Dr. Ahmad Belhoul Al-Falasi, the UAE’s Minister of State for Higher Education and Advanced Skills, talked about higher learning and his career in the format of a job interview, conducted by moderator Razan Alayed, an advisor to the Education and Human Resources Council in the UAE.

Al-Falasi said he was surprised that even though he went to very good schools and had a PhD in engineering, he got rejected when applying to many companies because they said he was overqualified. He realized he was underqualified in consulting, so he started to work on that. His learning? “People appreciated the skills I had, not my education.”  

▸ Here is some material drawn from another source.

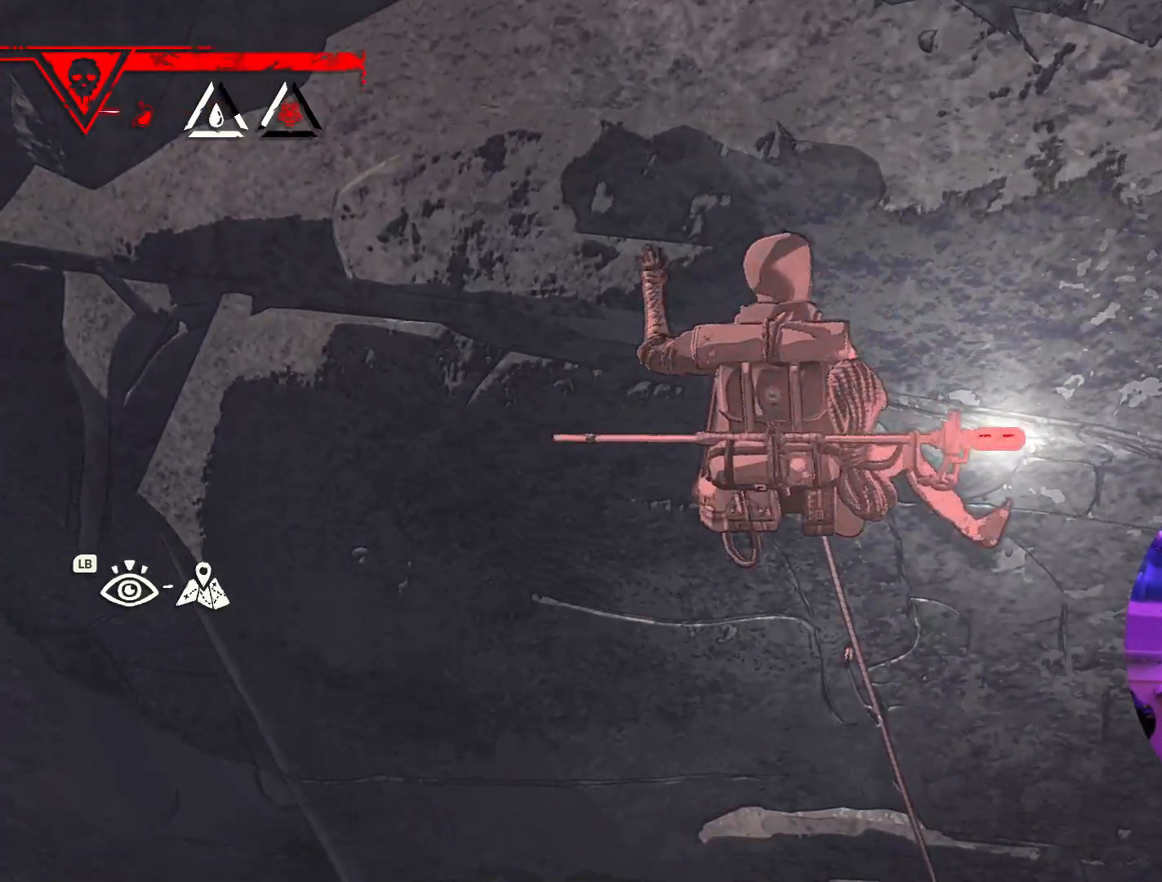
{"buttons": [], "left_stick": "up-left", "right_stick": "center", "events": [[17, "left_stick", "up-left"]]}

Still, Al-Falasi said it’s important to have a specialization in higher education. “You need a core major. Academic background is still important.”  

To be successful, he said a person needs to be confident and passionate, and that it’s important to have skills of negotiation and articulation.

“I’m not the smartest person,” he said, rather modestly. “If I have to pick one skill, it will be my capacity to adapt.”

Al-Falasi said technology is helping education evolve: “Today with technology, you can have access to the best classes in the world. Data is also important, many say. A lot of technology is built on understanding.”  

At the end of his interview, when Al-Falasi was asked about his salary expectation. Without pause, he said if it’s for a job at Misk, the figure doesn’t matter.

“We all feel very passionate and positive today, especially with what’s happening in Misk,” he said. “All eyes are on Saudi Arabia today.”